The first step toward configuring Hybrid Linked Mode from your SDDC is to add your on-premises LDAP domain as an identity source for the SDDC vCenter .

You can configure Hybrid Linked Mode from your SDDC if your on-premises LDAP service is provided by a native Active Directory (Integrated Windows Authentication) domain or an OpenLDAP directory service.

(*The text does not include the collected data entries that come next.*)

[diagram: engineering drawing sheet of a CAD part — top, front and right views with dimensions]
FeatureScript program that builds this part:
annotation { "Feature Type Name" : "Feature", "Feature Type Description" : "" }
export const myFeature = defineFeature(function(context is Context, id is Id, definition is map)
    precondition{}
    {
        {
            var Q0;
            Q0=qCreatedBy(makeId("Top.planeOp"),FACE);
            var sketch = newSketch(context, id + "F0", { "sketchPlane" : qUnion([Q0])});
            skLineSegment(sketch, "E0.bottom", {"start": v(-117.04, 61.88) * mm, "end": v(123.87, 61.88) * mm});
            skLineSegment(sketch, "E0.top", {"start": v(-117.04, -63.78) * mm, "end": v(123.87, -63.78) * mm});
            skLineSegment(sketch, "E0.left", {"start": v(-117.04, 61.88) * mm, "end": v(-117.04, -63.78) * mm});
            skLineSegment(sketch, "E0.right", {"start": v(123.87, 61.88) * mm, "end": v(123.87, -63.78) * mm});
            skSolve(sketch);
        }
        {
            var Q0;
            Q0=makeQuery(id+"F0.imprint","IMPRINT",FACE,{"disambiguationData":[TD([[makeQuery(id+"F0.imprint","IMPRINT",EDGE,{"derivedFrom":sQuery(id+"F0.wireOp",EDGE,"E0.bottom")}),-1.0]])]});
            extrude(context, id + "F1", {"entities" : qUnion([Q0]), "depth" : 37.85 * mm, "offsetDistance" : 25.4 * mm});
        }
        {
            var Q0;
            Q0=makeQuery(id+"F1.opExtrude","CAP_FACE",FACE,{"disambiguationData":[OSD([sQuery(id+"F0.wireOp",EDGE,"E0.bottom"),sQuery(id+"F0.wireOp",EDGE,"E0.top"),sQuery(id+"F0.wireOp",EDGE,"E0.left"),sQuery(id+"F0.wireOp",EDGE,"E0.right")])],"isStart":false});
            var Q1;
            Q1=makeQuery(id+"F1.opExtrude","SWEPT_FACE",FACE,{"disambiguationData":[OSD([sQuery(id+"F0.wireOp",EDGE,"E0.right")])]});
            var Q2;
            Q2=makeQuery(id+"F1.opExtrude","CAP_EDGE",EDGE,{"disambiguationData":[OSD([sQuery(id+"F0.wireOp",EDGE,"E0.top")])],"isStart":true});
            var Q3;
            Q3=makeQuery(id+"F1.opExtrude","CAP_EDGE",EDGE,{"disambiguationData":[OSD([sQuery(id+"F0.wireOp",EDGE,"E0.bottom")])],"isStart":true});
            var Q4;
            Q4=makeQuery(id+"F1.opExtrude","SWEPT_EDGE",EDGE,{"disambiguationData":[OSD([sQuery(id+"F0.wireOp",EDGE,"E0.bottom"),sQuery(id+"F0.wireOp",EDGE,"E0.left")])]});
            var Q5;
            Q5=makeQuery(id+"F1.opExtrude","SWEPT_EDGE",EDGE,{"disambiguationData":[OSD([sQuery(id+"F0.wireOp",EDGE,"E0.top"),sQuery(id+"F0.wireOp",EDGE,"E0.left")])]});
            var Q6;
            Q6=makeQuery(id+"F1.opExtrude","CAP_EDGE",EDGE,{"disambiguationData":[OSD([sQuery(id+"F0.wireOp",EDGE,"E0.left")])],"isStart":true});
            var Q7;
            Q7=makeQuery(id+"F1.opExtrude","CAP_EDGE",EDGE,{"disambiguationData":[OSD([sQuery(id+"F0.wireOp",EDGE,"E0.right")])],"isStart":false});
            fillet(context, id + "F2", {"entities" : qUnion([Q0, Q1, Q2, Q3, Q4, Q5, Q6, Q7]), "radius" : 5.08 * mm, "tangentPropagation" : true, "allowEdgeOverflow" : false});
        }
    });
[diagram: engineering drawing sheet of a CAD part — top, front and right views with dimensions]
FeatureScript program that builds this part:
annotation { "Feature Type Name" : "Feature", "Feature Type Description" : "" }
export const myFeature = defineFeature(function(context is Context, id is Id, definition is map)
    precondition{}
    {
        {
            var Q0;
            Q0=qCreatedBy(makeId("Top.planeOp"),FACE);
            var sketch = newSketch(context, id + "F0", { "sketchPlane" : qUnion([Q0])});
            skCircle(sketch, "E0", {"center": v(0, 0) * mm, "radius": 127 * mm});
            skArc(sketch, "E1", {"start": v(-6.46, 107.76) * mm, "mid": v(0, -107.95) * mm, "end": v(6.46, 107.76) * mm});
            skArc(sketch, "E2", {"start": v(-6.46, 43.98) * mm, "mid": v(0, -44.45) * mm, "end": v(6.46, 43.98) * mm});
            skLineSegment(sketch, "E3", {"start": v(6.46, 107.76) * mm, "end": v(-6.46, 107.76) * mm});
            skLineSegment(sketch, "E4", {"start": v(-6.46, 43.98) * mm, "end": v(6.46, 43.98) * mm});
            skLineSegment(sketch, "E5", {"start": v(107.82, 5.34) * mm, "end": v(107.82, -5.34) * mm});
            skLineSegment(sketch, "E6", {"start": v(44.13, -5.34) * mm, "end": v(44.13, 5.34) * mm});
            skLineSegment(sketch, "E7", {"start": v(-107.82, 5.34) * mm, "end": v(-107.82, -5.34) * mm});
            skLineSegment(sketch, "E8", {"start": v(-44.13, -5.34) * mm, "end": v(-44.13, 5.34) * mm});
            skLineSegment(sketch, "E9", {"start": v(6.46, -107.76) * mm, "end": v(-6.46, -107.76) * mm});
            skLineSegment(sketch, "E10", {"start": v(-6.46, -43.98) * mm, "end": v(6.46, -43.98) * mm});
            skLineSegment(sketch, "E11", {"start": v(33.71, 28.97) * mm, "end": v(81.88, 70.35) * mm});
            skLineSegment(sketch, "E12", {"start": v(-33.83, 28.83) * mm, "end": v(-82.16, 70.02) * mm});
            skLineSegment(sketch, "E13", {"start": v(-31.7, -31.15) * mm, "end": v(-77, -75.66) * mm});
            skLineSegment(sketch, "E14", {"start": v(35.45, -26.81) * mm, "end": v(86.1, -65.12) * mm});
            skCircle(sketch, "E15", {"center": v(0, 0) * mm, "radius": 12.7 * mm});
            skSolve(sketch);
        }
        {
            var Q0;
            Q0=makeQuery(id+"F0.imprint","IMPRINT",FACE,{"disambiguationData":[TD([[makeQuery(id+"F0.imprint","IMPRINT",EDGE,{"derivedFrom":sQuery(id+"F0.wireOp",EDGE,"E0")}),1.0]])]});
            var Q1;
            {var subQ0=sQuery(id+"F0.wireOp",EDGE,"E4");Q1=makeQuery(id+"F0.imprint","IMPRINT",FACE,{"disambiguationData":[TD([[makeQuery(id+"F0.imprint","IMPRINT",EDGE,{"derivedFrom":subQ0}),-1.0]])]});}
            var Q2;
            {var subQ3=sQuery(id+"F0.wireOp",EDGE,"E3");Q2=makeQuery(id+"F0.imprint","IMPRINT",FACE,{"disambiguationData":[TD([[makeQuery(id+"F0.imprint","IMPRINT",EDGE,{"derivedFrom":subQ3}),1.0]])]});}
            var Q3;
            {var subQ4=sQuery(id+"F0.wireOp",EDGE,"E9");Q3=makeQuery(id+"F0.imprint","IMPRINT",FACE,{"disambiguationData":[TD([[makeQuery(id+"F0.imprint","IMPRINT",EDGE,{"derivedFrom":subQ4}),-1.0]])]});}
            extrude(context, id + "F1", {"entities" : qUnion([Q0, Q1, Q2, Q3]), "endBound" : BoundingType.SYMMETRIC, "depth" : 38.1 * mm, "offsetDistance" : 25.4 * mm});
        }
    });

This step is optional when configuring Hybrid Linked Mode from the VMware Cloud Gateway, but adding an identity source does allow you to configure users or groups with a lesser level of access than the Cloud Administrator.

Important:

If you are using OpenLDAP as the identity source, see the VMware knowledge base article at http://kb.vmware.com/kb/2064977 for additional requirements.

Prerequisites

Take a look at Identity Sources for vCenter Server with vCenter Single Sign-On in the VMware vSphere Product Documentation for additional information about configuring and using identity sources and certificates.

Procedure

  1. Log in to the vSphere Client for your SDDC.
    To add an identity source, you must be logged in as [email protected] or another member of the Cloud Administrators group.
  2. Configure single sign-on to add an identity provider.
    Follow the steps in Add or Edit a vCenter Single Sign-On Identity Source in the VMware vSphere Product Documentation.
  3. Configure the identity source settings.
    See "Active Directory over LDAP and OpenLDAP Server Identity Source Settings" in Add or Edit a vCenter Single Sign-On Identity Source for detailed information about the configuration parameters.

Results

When the identity source is added, on-premises users can authenticate to the SDDC, but have the No access role. Add permissions for a group of users to give them the Cloud Administrator role.